This entry was originally published at Ken Noland
Some say it’s the hardest thing they have ever done. Perhaps they are right!
The truth of the matter is that I have smoked for over 8 or 9 years and I am physically addicted to cigarettes. I have tried to quit multiple times in the past and have been met with failure every time. I wasn’t motivated enough, or I just didn’t have the will-power. In fact, I’ve tried to quit so many times now that my friends, at the mere mention of me quitting, take on the old “we’ll be there to support you”, but aren’t too terribly surprised when they see me walking down the street with a smoke a week later.
I’m on day 3 right now. It’s not the longest I’ve gone without smokes, but it is hard, especially considering all the stress I’m under. The part that bugs me the most is not the fact that I am not smoking, but the simple fact that I can not concentrate. I require a certain amount of focus to get my job done, and right now I simply don’t have that focus since my brain keeps telling me that I need nicotene.

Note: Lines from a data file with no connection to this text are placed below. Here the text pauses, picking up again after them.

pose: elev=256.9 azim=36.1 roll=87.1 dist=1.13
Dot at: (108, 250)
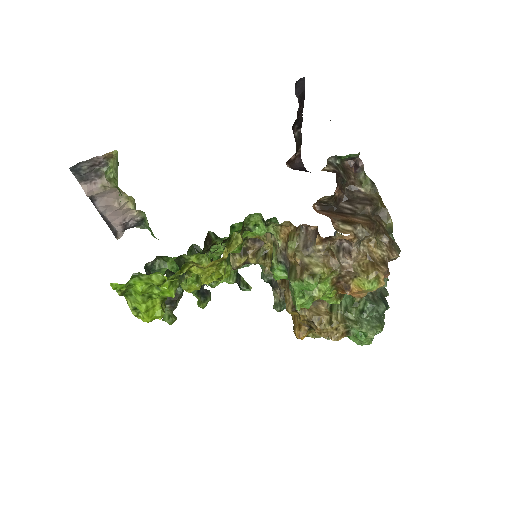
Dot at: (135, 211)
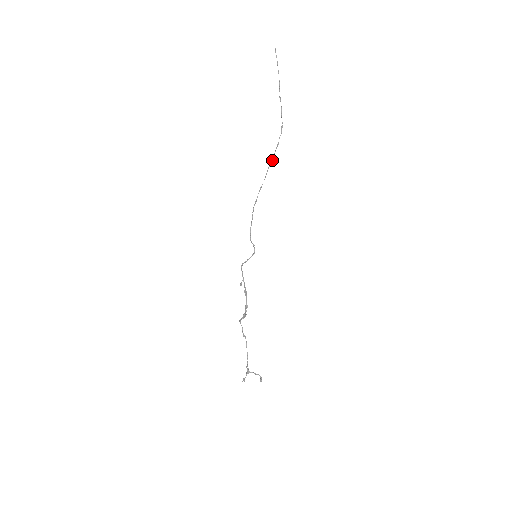
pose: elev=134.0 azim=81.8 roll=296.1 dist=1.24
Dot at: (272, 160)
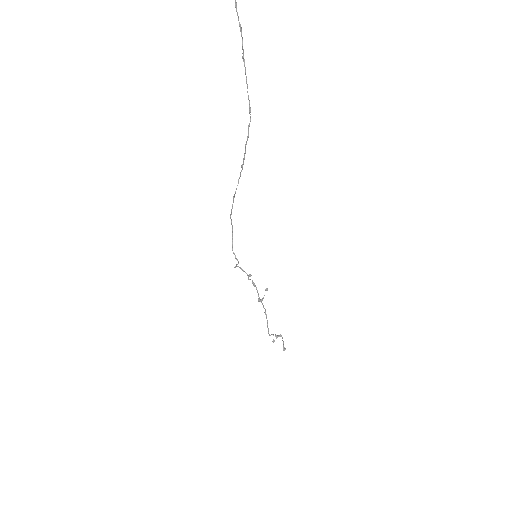
Dot at: (243, 161)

I’ve researched quitting smoking many times over. I know how long it takes for my lungs to heal, for my risk of heart disease to decrease in half. I even know how long it takes for my taste-buds to regrow and my sense of smell to return. I know the health benefits of quitting smoking, and I also know the truth behind Camel cigarettes and the chemical additives, besides nicotine, that they add to increase the addictive power of cigarettes. Despite all that, I’ve never managed to quit before… I simply wasn’t ready!
Am I ready now? … No … Not really!
This was a spur of the moment decision. One that I have stuck with for the last few days. I’ve already gone through the first couple of days, so the level of nicotine in my system is at the lowest it has EVER been in the last 8 years and the nicotine receptors in my brain are starting to heal, which means the worst is *almost* over. I say “almost” because today is the turning point. Today will be the final battle over my brain and my pure addiction to cigarettes. So far I haven’t faired well, but I always like to root for the under dog!